We have a ways to go, and I don’t have a perfect solution. Nationalized, universal healthcare might take care of the expense issue, but it leaves trans people and other marginalized groups at the mercy of the government for our healthcare. Insurance companies setting clear policies for how trans and gender non-conforming people can get the healthcare we need would also help, but that puts the onus on companies that may not comply.
A permanent solution isn’t likely to arise without significant government intervention and industry reform, alongside continuing pressure from patients, healthcare workers, and patient advocates. It’s a huge step forward that can’t be accomplished by any one person, least of all college students.
Still, we are not powerless. Part of allyship is listening, offering support, and commiserating when necessary. I’ve found some of my best support on this issue from venting to and with other people who have had insurance denials for necessary procedures as well — mostly cis people who were willing to listen to my experiences as a trans person.
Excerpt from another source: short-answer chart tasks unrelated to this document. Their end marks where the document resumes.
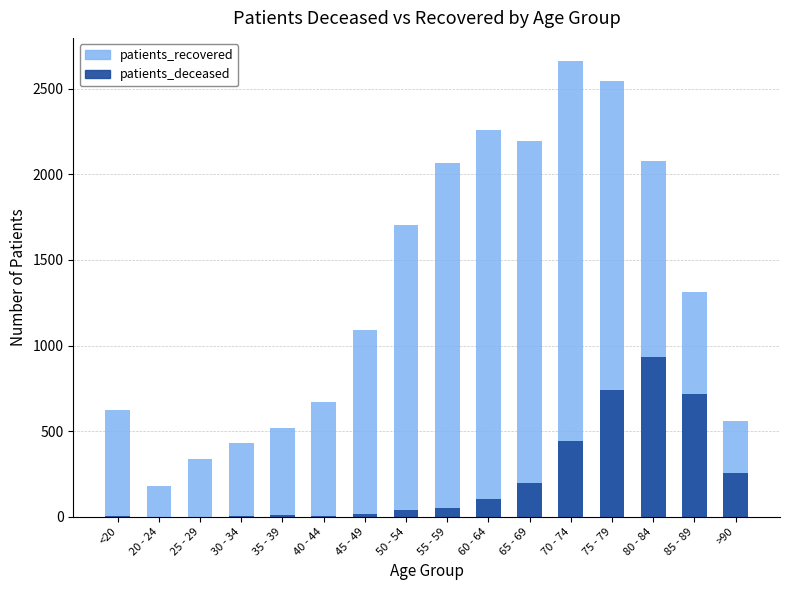

What is the label of the 14th bar from the left?

80 - 84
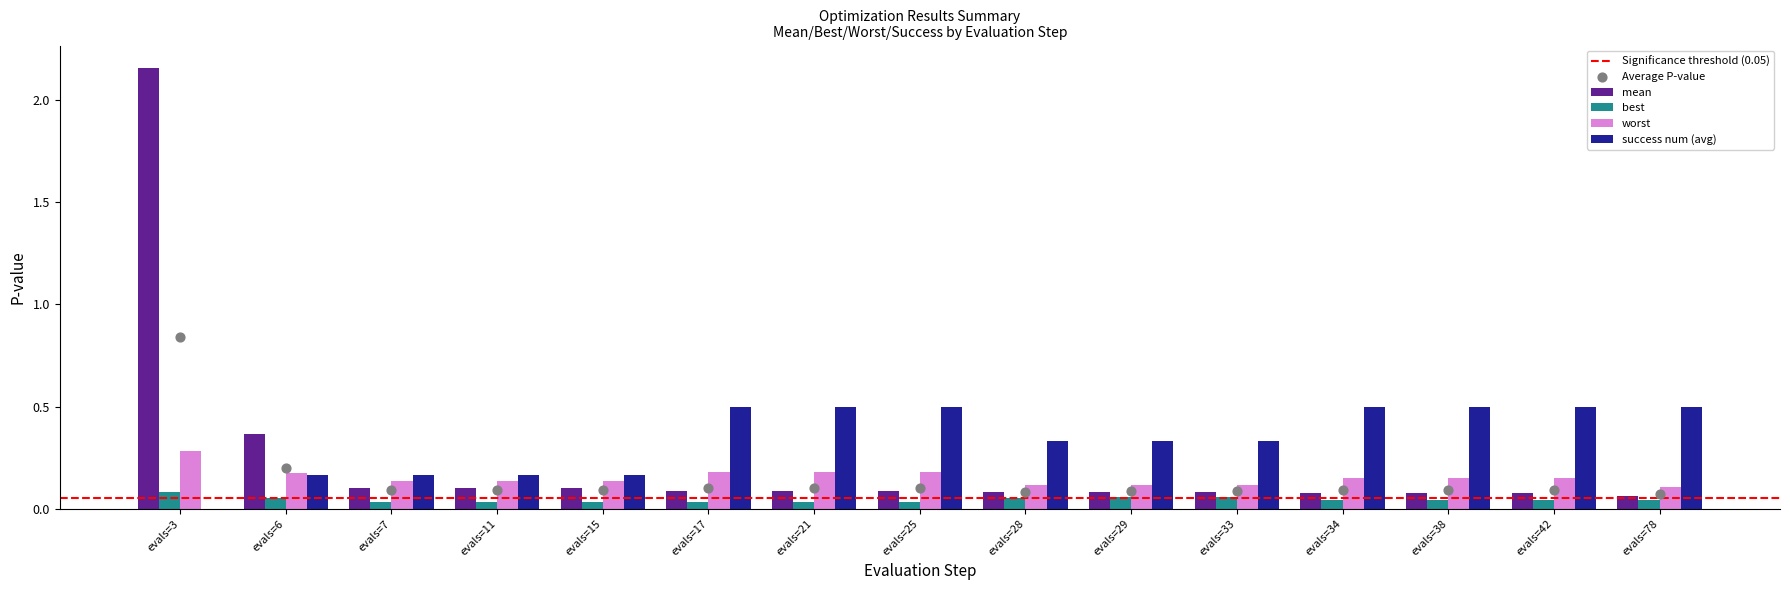

At how many categories does at least one series exceed 2?

1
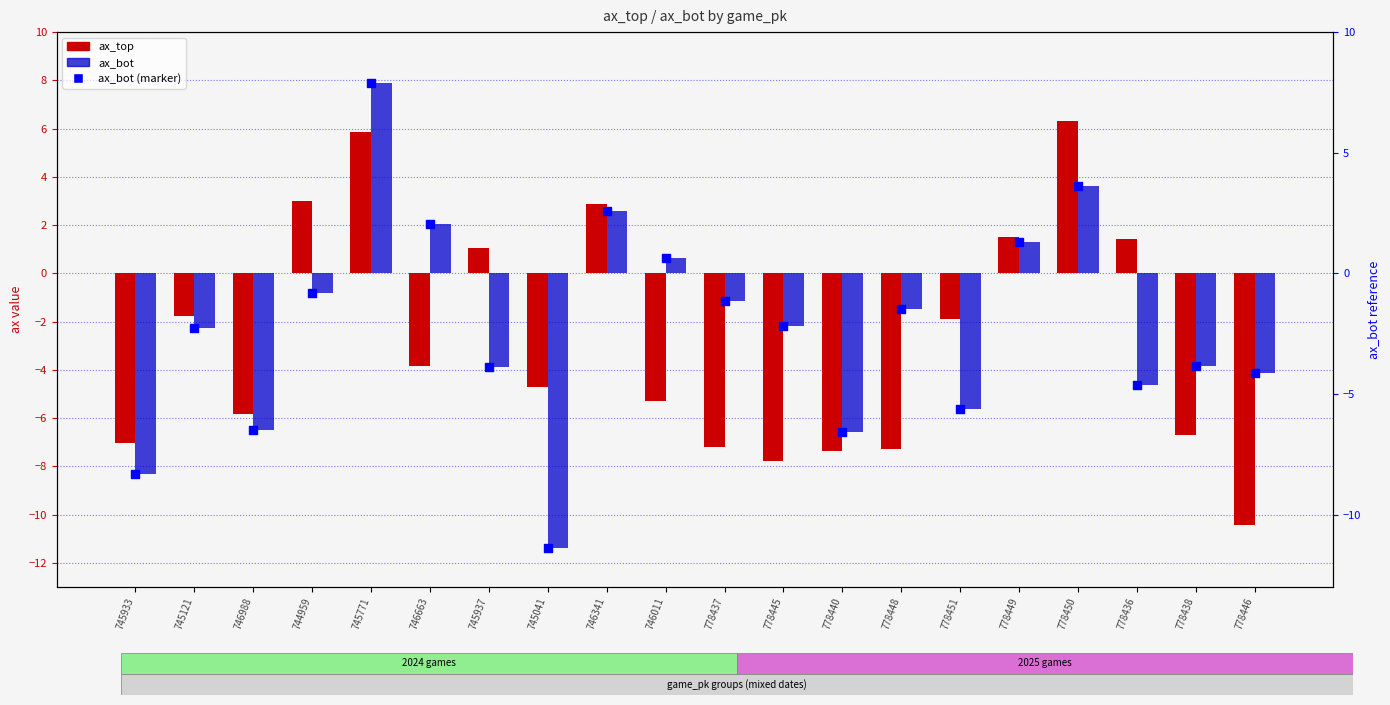

Which series reaches the minimum Y coordinate?

ax_bot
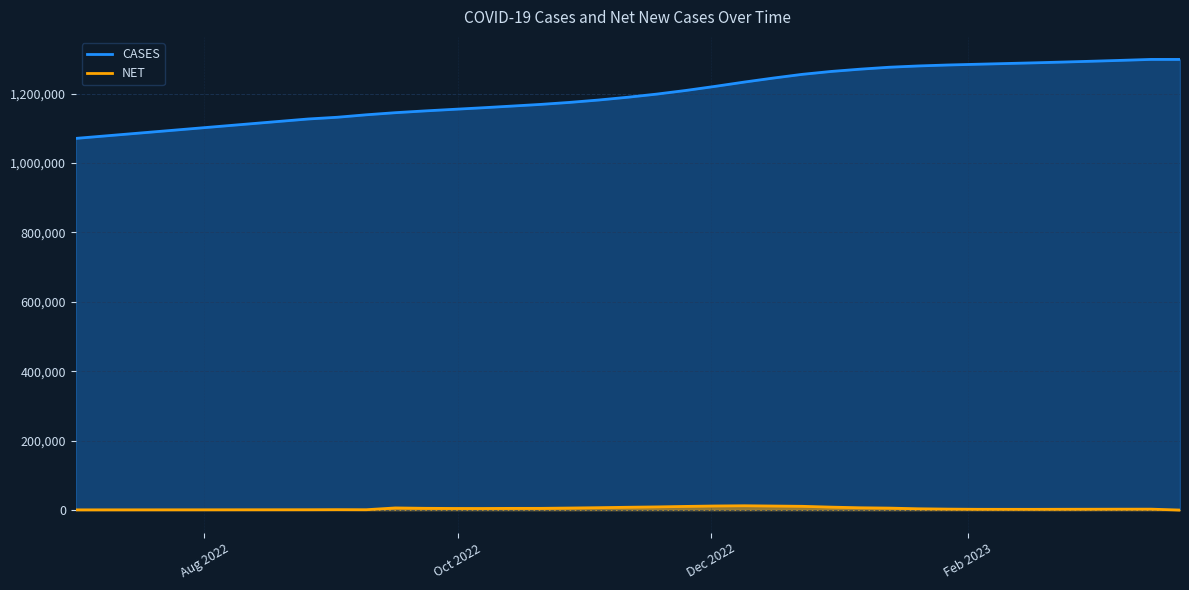

List the labels in order of value, largest first.

08 Jul 22, 01 Jul 22, 15 Jul 22, 22 Jul 22, 29 Jul 22, 05 Aug 22, 12 Aug 22, 19 Aug 22, 26 Aug 22, 02 Sep 22, 09 Sep 22, 16 Sep 22, 23 Sep 22, 30 Sep 22, 07 Oct 22, 14 Oct 22, 21 Oct 22, 28 Oct 22, 04 Nov 22, 11 Nov 22, 18 Nov 22, 25 Nov 22, 02 Dec 22, 09 Dec 22, 16 Dec 22, 23 Dec 22, 30 Dec 22, 06 Jan 23, 13 Jan 23, 20 Jan 23, 27 Jan 23, 03 Feb 23, 10 Feb 23, 17 Feb 23, 24 Feb 23, 03 Mar 23, 10 Mar 23, 17 Mar 23, 24 Mar 23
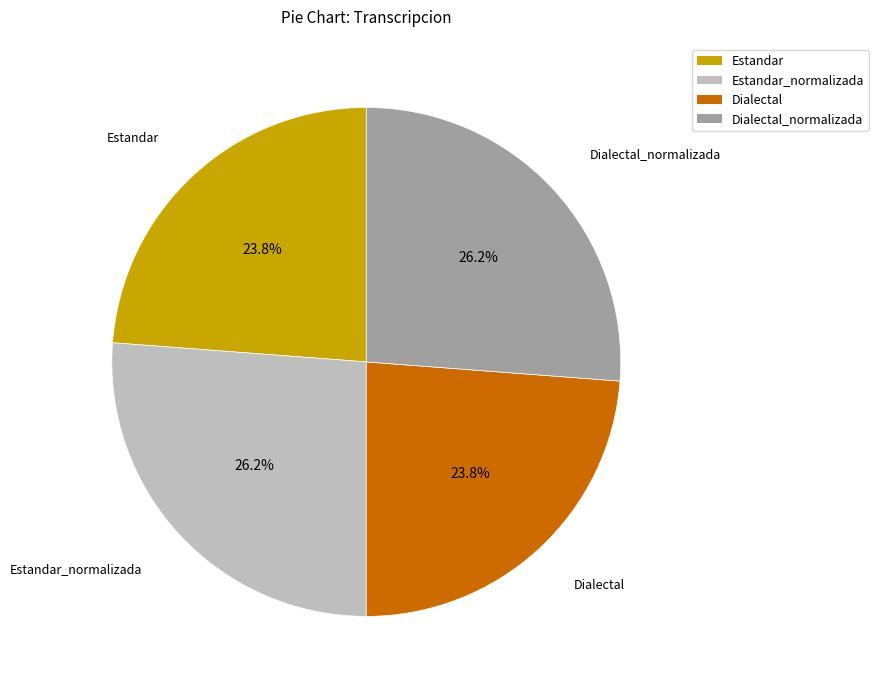

Does any single category account for the majority?

No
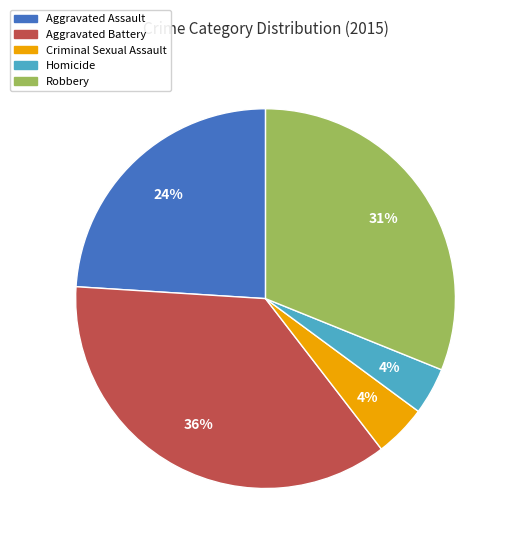

True or false: Robbery accounts for 31% of the total.

True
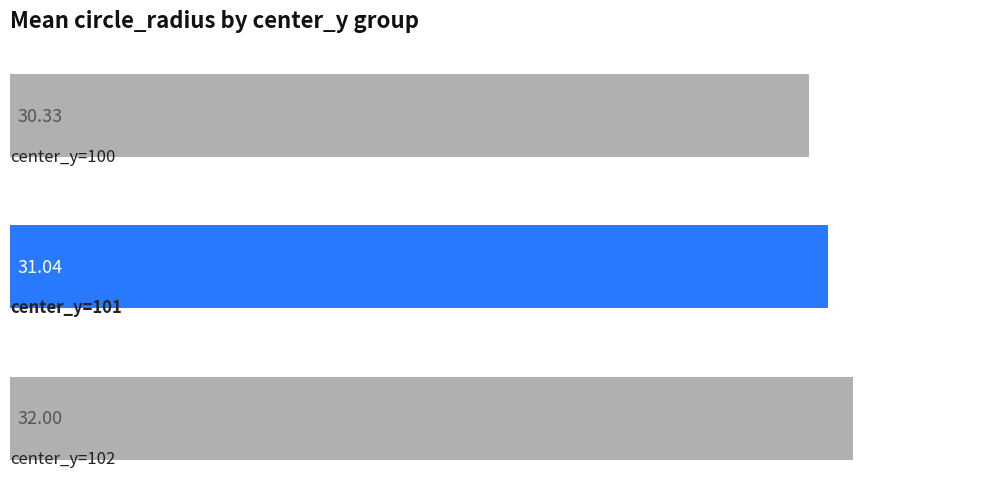

What is the difference between the maximum and second lowest values?

1.0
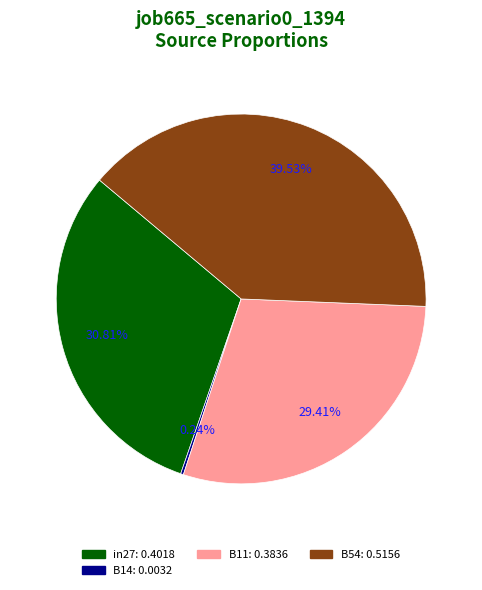

Does any single category account for the majority?

No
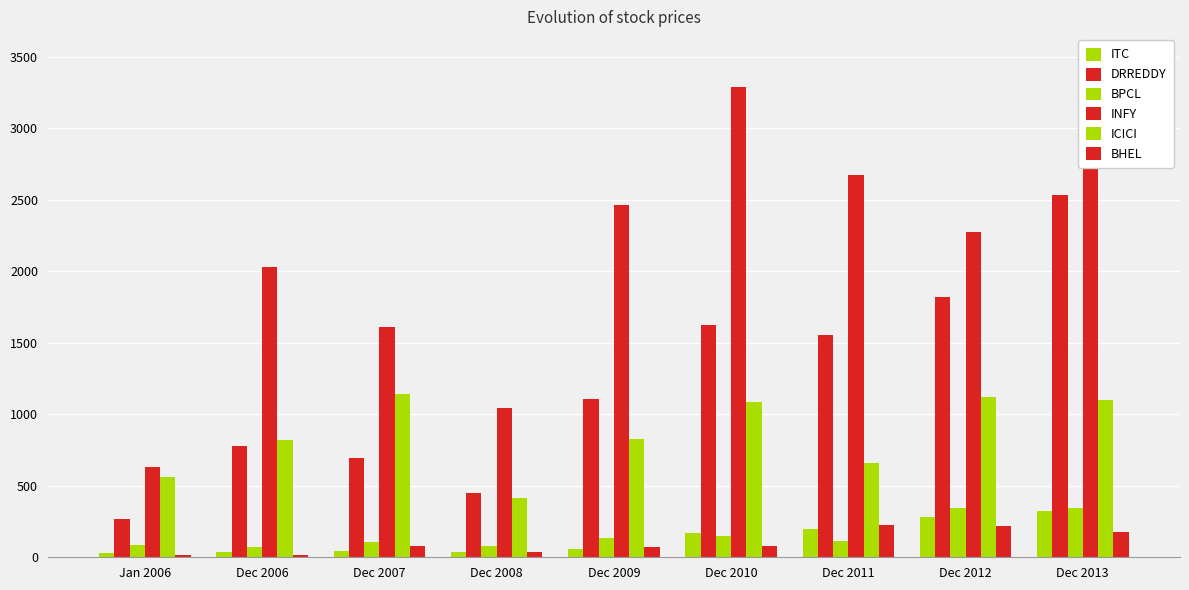

Is it true that INFY equals 2677.0 at Dec 2011?

True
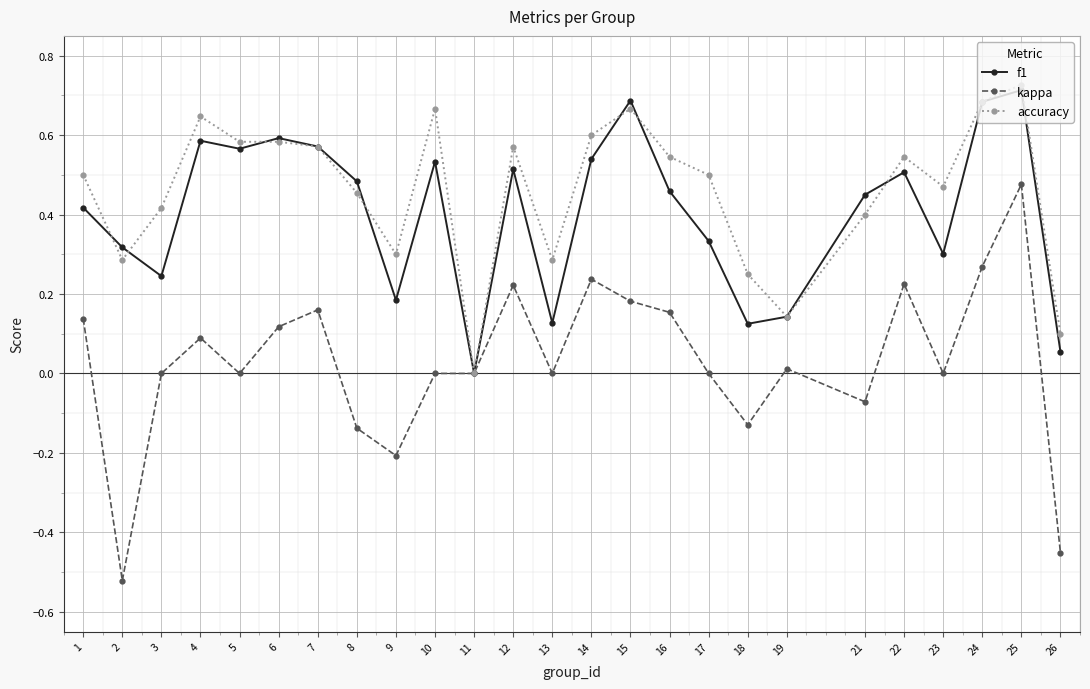

Which category has the highest value across all series?

25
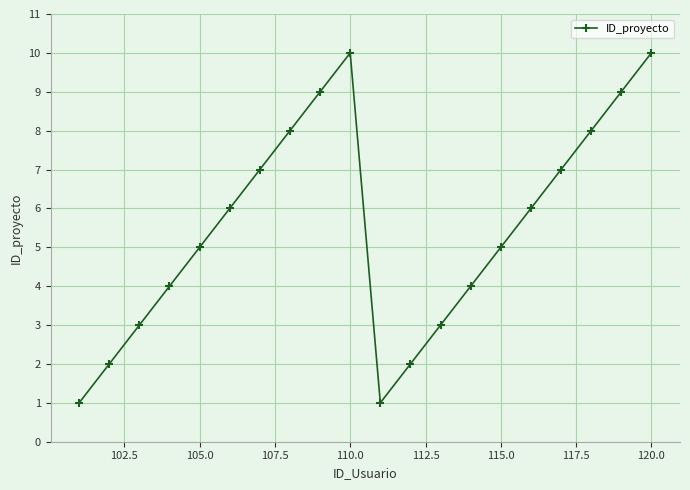

True or false: there are more than 0 points higher than both neighbors.

True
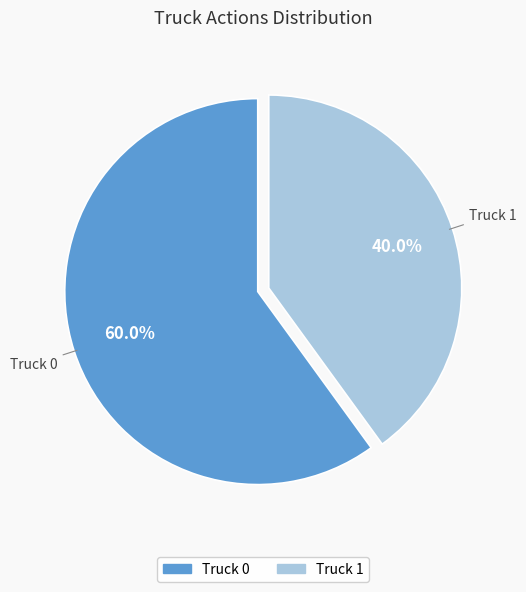

To the nearest percent, what portion does Truck 0 represent?

60%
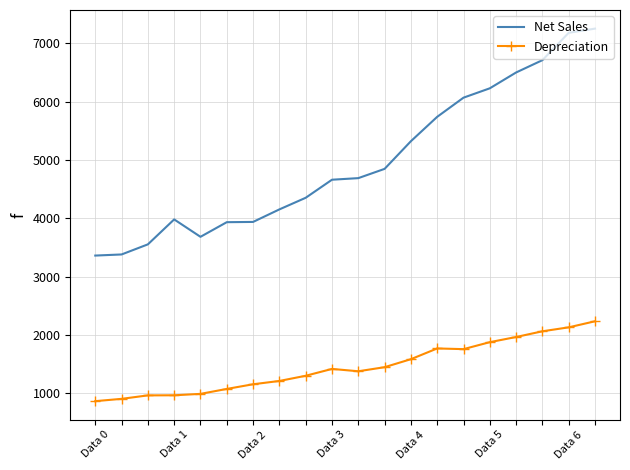

What is the lowest value of the Net Sales series?

3361.7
Healthcare reform is far in the distant, and the forecast isn’t looking good given the current political climate. In the meantime, we can all be here for each other, supporting one another through medical complaints and insurance journeys.
Donnie TC Denome PZ ’20 is a public health major from Sunnyvale, CA. Their greatest achievement in college so far is either becoming a GLAAD Campus Ambassador or breaking 5’3” in height.